→ Assignment 1:
Using the post on fighting in front of children, decide whether each statement agrees with it: (a) The writer's research showed the writer had been wrong. (b) The post calls toddlers psychologically unprepared for these situations. (c) The post says a child who stares at another crying child is learning about cause and effect. Answer yes or no for each, and quote the deciding words from the post.

→ Reading text:
- - - - -

Friday, September 30, 2011

Just shut it, for now :)

I just want to make it clear for those of us who are unaware of the damages fighting in front of your child may cause. I've always heard that it's not good to fight in front of a child. Now I never really had to question that because it seemed, without a doubt, obvious. Recently this thought (or moral) has been challenged by the obtuseness of someone I don't want to mention. So, of course, I did some research just to inform myself, because fact of the matter is that I could be wrong (no biggie). Shocker! I was right and I also found a remarkable reason for why we shouldn't fight in front of our mini me's.
You see, toddlers are psychologically unprepared for these situations; they can't deal with it. The only thing that he/she believes in, confines in, relies on, and gives him/her security is breaking apart in front of his/her eyes. The child doesn't know that his/her parents are going to still be there in the end. He/She doesn't understand that you guys still love each other and him/her. Their sense of protection is being demolished. Believe me I know how hard it is not to argue with your spouse in front of your little one, but it's in the best interest of your little angel to swallow all of that anger until you are alone with your significant other.
For now, your precious cherub isn't capable of figuring out how relationships work. Actually, have you ever noticed that when there's another child crying because your child hit them all your kid those is stare? That's because they are learning about cause and effect. They don't know that they're suppose to hug and say sorry. I mean if you look at it, they're not the ones feeling the pain so they don't know that what they did caused pain. It's like that. Their little brains don't know the meaning of probability. So for the love of your tot and his/her development just shut it for now. :) lol and I mean that in the nicest way possible.

- - - - -

→ Data shown:
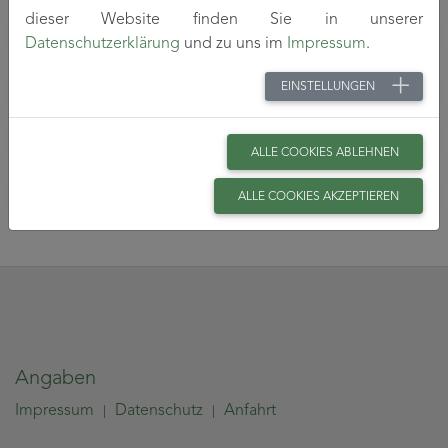
dieser Website finden Sie in unserer
Publikationen 2020
Datenschutzerklärung
und zu uns im
Impressum
.
Publikationen 2021
EINSTELLUNGEN
Publikationen 2022
ALLE COOKIES ABLEHNEN
Publikationen 2023
ALLE COOKIES AKZEPTIEREN
Angaben
Impressum
Datenschutz
Anfahrt
|
|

- - - - -

→ Assignment 2:
Write out all of the rows above word for word, leaving out the pictures.

→ Written reply 1:
(a) No: "Shocker! I was right"
(b) Yes: "toddlers are psychologically unprepared for these situations"
(c) Yes: "That's because they are learning about cause and effect."

→ Written reply 2:
dieser Website finden Sie in unserer
Publikationen 2020
Datenschutzerklärung
und zu uns im
Impressum
.
Publikationen 2021
EINSTELLUNGEN
Publikationen 2022
ALLE COOKIES ABLEHNEN
Publikationen 2023
ALLE COOKIES AKZEPTIEREN
Angaben
Impressum
Datenschutz
Anfahrt
|
|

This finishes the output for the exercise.